> WORK REQUIRED: Render the stretch of lines from the first one below through the line containing "материнские кусты нужны" as a JSON list of strings, one string per line, leaving out any blank lines.

> STUDY MATERIAL:
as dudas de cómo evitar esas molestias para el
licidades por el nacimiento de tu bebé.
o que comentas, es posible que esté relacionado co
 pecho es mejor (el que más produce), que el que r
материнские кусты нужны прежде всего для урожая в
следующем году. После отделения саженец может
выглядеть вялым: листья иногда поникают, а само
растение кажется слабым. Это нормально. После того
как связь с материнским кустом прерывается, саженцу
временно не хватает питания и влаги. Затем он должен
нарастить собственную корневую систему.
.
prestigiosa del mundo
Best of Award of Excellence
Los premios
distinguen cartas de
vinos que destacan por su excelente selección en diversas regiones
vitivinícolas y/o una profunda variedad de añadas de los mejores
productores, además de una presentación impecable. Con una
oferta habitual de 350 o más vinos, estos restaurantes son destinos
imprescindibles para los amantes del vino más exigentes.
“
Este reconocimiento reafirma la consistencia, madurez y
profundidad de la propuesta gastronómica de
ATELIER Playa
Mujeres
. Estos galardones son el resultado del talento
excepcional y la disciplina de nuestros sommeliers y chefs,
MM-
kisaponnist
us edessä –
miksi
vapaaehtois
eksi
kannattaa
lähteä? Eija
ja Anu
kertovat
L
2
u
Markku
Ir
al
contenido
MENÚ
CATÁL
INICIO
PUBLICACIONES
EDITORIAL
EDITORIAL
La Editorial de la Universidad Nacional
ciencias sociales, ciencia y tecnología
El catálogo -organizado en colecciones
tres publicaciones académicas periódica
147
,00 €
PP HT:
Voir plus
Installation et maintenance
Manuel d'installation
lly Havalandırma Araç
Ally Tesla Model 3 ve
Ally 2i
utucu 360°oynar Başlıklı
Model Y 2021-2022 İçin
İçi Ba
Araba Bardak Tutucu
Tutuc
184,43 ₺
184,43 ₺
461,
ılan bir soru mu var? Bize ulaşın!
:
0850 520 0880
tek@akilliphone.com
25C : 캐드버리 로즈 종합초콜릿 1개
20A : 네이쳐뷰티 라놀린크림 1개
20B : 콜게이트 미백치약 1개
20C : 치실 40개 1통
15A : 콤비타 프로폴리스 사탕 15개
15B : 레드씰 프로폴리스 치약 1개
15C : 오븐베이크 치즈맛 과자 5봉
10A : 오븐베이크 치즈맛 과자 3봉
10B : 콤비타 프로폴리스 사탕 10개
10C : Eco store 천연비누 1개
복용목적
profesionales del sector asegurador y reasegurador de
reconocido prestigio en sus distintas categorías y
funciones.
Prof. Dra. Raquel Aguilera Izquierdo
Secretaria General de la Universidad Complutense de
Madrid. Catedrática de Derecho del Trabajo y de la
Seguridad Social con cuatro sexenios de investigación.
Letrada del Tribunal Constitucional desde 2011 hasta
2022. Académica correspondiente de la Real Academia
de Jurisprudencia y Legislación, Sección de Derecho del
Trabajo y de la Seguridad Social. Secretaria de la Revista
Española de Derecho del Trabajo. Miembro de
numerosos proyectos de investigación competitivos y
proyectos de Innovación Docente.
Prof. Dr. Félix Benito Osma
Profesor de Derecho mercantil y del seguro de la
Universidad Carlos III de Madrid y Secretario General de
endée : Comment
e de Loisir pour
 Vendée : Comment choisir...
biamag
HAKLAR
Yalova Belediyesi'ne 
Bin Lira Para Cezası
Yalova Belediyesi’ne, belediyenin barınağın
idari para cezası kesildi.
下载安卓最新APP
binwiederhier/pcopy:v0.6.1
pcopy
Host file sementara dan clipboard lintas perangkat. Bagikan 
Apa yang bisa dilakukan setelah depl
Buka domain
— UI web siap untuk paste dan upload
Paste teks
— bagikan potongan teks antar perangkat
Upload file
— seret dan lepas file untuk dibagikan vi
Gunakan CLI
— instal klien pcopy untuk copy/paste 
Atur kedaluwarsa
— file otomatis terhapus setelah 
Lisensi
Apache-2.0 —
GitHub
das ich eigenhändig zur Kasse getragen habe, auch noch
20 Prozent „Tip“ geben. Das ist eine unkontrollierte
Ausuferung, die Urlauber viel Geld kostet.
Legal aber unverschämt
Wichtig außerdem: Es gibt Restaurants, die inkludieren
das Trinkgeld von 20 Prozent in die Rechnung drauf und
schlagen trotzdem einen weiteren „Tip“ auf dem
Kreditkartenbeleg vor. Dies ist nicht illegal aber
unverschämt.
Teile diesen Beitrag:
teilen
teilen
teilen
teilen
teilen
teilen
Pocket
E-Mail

> SOLUTION:
[
  "as dudas de cómo evitar esas molestias para el",
  "licidades por el nacimiento de tu bebé.",
  "o que comentas, es posible que esté relacionado co",
  " pecho es mejor (el que más produce), que el que r",
  "материнские кусты нужны прежде всего для урожая в"
]